◆ Exercise description:
Word for word, print each record, dropping any image it holds.
━━━ Information ━━━
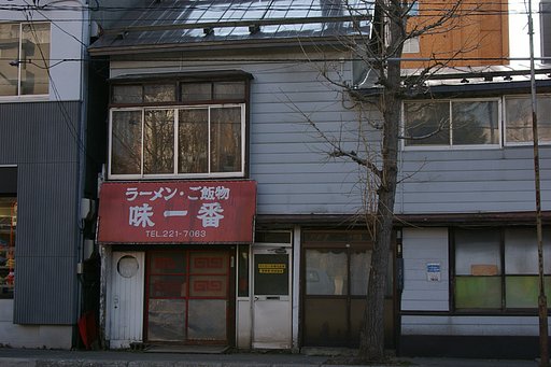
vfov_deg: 31.9
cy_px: 184
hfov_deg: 46.4
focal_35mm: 42
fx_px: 643
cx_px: 276
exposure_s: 1/80
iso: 200
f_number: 8
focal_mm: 28
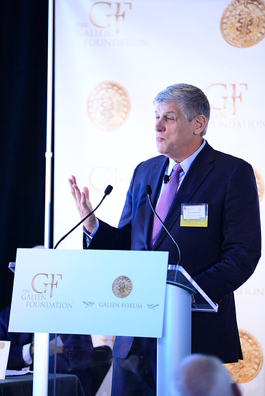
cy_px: 198
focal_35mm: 185
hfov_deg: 7.4
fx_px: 2041
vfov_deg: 11.1
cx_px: 132
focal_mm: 185
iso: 4000
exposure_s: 1/160
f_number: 2.8
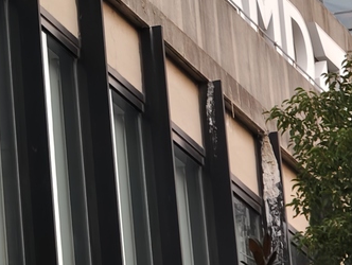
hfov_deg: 4.9
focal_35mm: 393
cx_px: -421
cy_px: -269
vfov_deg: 3.8
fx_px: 4002
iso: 547
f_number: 2.67
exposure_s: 1/33.3
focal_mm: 22.48
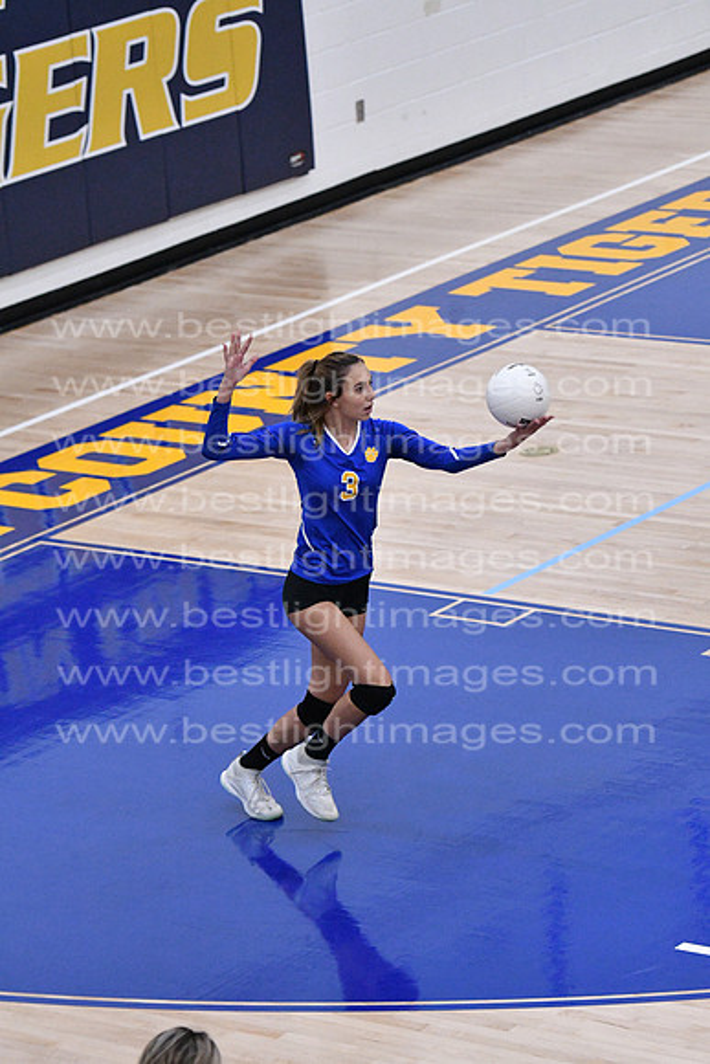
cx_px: 355
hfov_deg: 8.3
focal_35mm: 165
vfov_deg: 12.4
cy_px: 532
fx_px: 4878
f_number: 3.2
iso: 6400
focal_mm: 110
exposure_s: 1/1250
━━━
◆ Written solution:
vfov_deg: 31.9
cy_px: 184
hfov_deg: 46.4
focal_35mm: 42
fx_px: 643
cx_px: 276
exposure_s: 1/80
iso: 200
f_number: 8
focal_mm: 28
cy_px: 198
focal_35mm: 185
hfov_deg: 7.4
fx_px: 2041
vfov_deg: 11.1
cx_px: 132
focal_mm: 185
iso: 4000
exposure_s: 1/160
f_number: 2.8
hfov_deg: 4.9
focal_35mm: 393
cx_px: -421
cy_px: -269
vfov_deg: 3.8
fx_px: 4002
iso: 547
f_number: 2.67
exposure_s: 1/33.3
focal_mm: 22.48
cx_px: 355
hfov_deg: 8.3
focal_35mm: 165
vfov_deg: 12.4
cy_px: 532
fx_px: 4878
f_number: 3.2
iso: 6400
focal_mm: 110
exposure_s: 1/1250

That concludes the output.